EXCERPT TO READ START

Jef Coburn

 

DID YOU LIKE ME TWENTY YEARS AGO?  CHECK YES OR NO 

 

We all knew them.  At least we thought we did.  They were the people you wanted to date in high school but never pursued because you knew you didn’t stand a chance.  Maybe it was because they were more popular than you.  Maybe it was because you were already friends.  For whatever reason, they were out of your reach.  Then you look back at things you scarcely noticed at the time—a compliment, a thoughtful gesture, a flirtatious remark penned in your yearbook—and you wonder.  Were they just being nice, or were you just being oblivious? 

[Fade in Background Audio: Packing]

My 20-year high school reunion is only a few days away, and as I begin packing for the trip, I’m keenly aware that although I’m not nervous now, I will be before it’s over.

Don’t get me wrong.  High school wasn’t the Traumapalooza for me that it is for some.  I wasn’t on an athletic team or in a rock band, but I was never crammed into my locker either.  I wasn’t voted Homecoming King or Most Likely to Succeed, but I was voted Most School-Spirited and Outstanding Member of the Student council.  I had lots of friends, got along well with most people, and went out on dates.  [Fade out BGA]   I thought of myself as moderately popular (although, as I’m about to find out, I may have been mistaken).

EXCERPT TO READ END
PROVIDED MATERIAL START

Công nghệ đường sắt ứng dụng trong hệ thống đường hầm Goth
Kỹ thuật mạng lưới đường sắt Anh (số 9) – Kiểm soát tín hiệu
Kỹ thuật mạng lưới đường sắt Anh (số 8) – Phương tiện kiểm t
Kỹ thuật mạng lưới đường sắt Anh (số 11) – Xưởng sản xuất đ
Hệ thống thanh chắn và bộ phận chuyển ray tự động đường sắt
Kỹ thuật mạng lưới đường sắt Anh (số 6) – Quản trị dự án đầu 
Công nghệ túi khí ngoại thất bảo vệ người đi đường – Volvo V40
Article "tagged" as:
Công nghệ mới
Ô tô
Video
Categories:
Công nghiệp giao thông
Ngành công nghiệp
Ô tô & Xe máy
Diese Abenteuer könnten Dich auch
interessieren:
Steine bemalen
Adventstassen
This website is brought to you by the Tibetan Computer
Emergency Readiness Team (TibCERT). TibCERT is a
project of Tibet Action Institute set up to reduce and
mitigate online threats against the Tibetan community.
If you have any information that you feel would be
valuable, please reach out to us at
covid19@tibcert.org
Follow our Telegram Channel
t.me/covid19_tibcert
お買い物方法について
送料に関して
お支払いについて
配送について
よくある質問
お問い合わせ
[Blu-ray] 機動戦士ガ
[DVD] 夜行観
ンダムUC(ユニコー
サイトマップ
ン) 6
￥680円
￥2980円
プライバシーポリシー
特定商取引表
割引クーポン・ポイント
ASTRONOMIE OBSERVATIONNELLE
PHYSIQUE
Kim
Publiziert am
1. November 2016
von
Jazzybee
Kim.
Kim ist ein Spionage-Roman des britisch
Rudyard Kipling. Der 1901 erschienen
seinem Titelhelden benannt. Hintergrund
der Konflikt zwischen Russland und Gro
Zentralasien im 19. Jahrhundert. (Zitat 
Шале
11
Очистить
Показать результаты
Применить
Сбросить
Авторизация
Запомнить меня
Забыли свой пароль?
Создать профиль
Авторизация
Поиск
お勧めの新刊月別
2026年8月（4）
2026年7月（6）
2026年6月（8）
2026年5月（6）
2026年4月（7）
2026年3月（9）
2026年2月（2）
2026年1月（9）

PROVIDED MATERIAL END

▶ ACTIVITY
Extract word for word the part of the reunion essay that starts at the words "Don’t get me" and stops after "have been mistaken).". The data here comes from a separate source.

▶ WORKED SOLUTION
Don’t get me wrong.  High school wasn’t the Traumapalooza for me that it is for some.  I wasn’t on an athletic team or in a rock band, but I was never crammed into my locker either.  I wasn’t voted Homecoming King or Most Likely to Succeed, but I was voted Most School-Spirited and Outstanding Member of the Student council.  I had lots of friends, got along well with most people, and went out on dates.  [Fade out BGA]   I thought of myself as moderately popular (although, as I’m about to find out, I may have been mistaken).